Tell me again why I have all of those lures in my tackle box?????

https://www.youtube.com/watch?time_continue=1112&v=FlKFMwplHGg


----------



## LDUBS (Sep 29, 2019)

haha. Like the saying goes she lures are made to catch fish and some are to catch fisherman.


----------



## Riverdog (Oct 2, 2019)

LDUBS said:


> haha. Like the saying goes she lures are made to catch fish and some are to catch fisherman.



"she lures"?

Sounds like those are the ones that catch fisherman. Haha :LOL2:


----------



## LDUBS (Oct 3, 2019)

Hmm, typo might have been a freudian slip. Haha.


----------



## overboard (Oct 3, 2019)

I remember watching a fishing program years ago where they took a miniature plastic kitchen sink off of a plaque, ran a wire through it, and put a treble hook on, they managed to catch a good sized pike on "the kitchen sink". 
I think it was at Gods Lake in Manitoba, and possibly Gadabout Gaddis, but not sure about that.


----------



## LDUBS (Oct 3, 2019)

Ha ha, can catch them on everything including the kitchen sink! 
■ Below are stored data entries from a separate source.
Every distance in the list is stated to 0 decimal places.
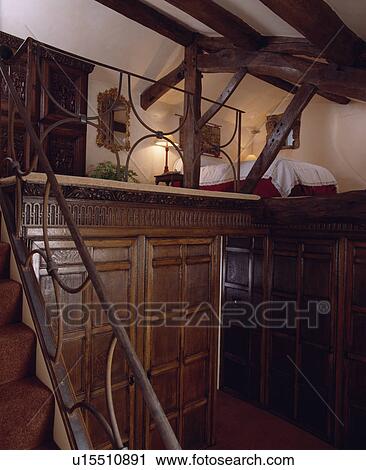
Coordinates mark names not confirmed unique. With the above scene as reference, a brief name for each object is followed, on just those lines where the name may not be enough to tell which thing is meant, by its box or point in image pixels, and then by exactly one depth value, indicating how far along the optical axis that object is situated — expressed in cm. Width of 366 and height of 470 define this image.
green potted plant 391
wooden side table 402
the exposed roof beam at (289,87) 486
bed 352
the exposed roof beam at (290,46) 266
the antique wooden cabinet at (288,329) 346
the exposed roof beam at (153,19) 342
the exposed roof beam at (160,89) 428
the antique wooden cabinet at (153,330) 245
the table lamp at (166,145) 473
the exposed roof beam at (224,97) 323
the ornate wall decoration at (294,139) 566
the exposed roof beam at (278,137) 282
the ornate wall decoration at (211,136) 547
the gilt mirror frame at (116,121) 430
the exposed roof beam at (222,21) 281
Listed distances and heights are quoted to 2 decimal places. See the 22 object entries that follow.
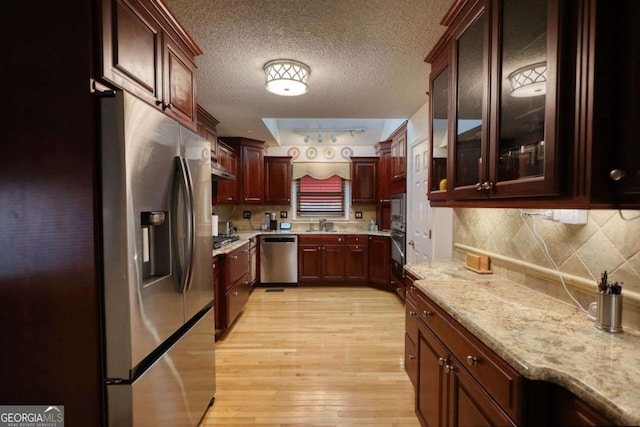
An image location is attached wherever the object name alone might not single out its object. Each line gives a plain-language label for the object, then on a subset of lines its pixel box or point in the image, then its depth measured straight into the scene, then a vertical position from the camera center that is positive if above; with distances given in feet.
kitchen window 16.83 +0.66
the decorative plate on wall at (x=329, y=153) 16.60 +3.27
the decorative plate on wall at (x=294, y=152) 16.56 +3.31
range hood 9.51 +1.22
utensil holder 3.08 -1.20
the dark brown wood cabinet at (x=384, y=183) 14.40 +1.26
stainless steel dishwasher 14.61 -2.76
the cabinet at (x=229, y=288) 8.76 -2.82
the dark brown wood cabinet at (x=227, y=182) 13.21 +1.24
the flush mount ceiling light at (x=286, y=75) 6.75 +3.31
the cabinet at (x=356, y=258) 14.57 -2.74
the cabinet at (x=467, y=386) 2.54 -2.01
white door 9.75 -0.15
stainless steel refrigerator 3.47 -0.89
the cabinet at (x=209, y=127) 10.20 +3.17
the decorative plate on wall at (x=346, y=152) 16.60 +3.33
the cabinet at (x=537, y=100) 2.61 +1.28
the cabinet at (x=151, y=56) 3.65 +2.46
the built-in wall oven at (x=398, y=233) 11.99 -1.19
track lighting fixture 15.79 +4.39
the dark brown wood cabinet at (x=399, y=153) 12.10 +2.54
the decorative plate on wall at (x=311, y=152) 16.58 +3.32
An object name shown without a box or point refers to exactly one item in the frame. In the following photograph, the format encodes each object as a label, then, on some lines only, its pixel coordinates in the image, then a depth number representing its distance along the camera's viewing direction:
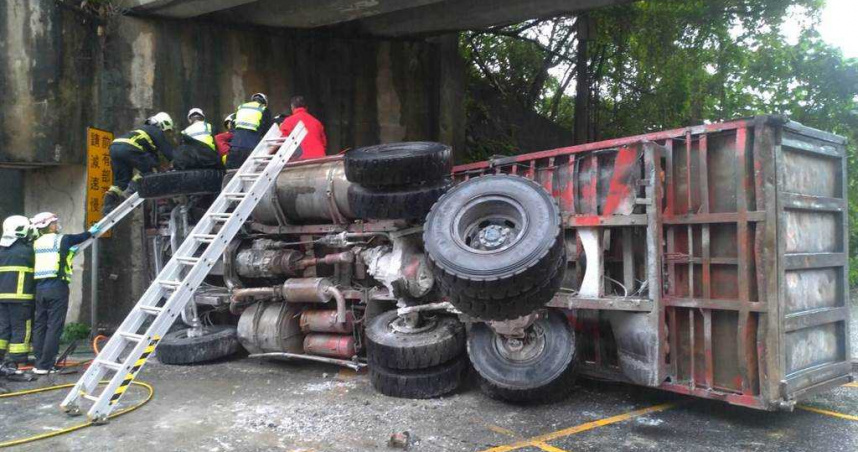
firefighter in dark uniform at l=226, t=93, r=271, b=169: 7.99
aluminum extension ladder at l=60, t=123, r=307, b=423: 5.31
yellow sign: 8.71
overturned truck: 4.69
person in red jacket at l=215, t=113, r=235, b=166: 8.55
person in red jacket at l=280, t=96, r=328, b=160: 8.07
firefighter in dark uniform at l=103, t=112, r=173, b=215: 8.10
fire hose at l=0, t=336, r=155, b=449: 4.70
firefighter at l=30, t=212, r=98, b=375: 6.92
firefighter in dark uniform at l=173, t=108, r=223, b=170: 7.72
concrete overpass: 8.96
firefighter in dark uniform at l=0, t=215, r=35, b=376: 6.95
Gadabout Gaddis -- there is a name from the past.


----------



## Riverdog (Oct 4, 2019)

LDUBS said:


> Hmm, typo might have been a freudian slip. Haha.
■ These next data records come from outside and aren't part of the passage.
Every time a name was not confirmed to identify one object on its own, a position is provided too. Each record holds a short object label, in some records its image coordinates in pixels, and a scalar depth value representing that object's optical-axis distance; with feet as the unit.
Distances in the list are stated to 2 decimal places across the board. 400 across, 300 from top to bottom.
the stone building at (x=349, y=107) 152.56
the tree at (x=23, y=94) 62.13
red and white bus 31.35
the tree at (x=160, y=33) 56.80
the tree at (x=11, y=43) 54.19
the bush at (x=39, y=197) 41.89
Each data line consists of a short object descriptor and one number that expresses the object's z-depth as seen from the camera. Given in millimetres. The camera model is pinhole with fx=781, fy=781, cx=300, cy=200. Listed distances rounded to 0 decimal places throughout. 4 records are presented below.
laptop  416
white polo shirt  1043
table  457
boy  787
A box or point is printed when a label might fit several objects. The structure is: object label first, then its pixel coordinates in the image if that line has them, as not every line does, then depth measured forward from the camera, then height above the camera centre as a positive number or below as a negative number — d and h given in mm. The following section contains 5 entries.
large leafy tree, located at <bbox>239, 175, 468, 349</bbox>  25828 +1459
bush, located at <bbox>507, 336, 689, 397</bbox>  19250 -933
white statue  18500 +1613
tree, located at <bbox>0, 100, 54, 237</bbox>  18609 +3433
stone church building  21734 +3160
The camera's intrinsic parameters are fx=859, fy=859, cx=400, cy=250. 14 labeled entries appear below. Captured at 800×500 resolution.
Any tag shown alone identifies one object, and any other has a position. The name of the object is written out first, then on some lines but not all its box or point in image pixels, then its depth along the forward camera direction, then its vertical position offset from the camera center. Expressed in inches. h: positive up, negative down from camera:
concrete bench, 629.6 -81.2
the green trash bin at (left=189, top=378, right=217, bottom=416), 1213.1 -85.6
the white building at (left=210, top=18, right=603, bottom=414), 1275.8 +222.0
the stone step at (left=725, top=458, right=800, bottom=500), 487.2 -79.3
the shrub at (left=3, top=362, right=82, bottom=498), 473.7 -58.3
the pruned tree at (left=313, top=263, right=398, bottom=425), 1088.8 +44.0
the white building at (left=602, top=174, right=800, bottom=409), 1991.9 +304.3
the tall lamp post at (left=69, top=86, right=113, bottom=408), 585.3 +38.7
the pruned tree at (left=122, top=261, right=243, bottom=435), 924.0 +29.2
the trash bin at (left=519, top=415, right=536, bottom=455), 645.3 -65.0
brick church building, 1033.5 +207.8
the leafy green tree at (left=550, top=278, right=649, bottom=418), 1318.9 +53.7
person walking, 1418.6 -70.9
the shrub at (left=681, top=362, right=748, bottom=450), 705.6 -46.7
Give it a nice shape, some make up and some shinny bling. 

Misuse it and you get stabbed by something sharp.

Yup, she lure. :shock:


----------



## LDUBS (Oct 4, 2019)

:LOL2: :LOL2: :LOL2:


----------



## Jim (Oct 6, 2019)

That was actually an enjoyable video to watch! Thanks! I subscribed. :beer:


----------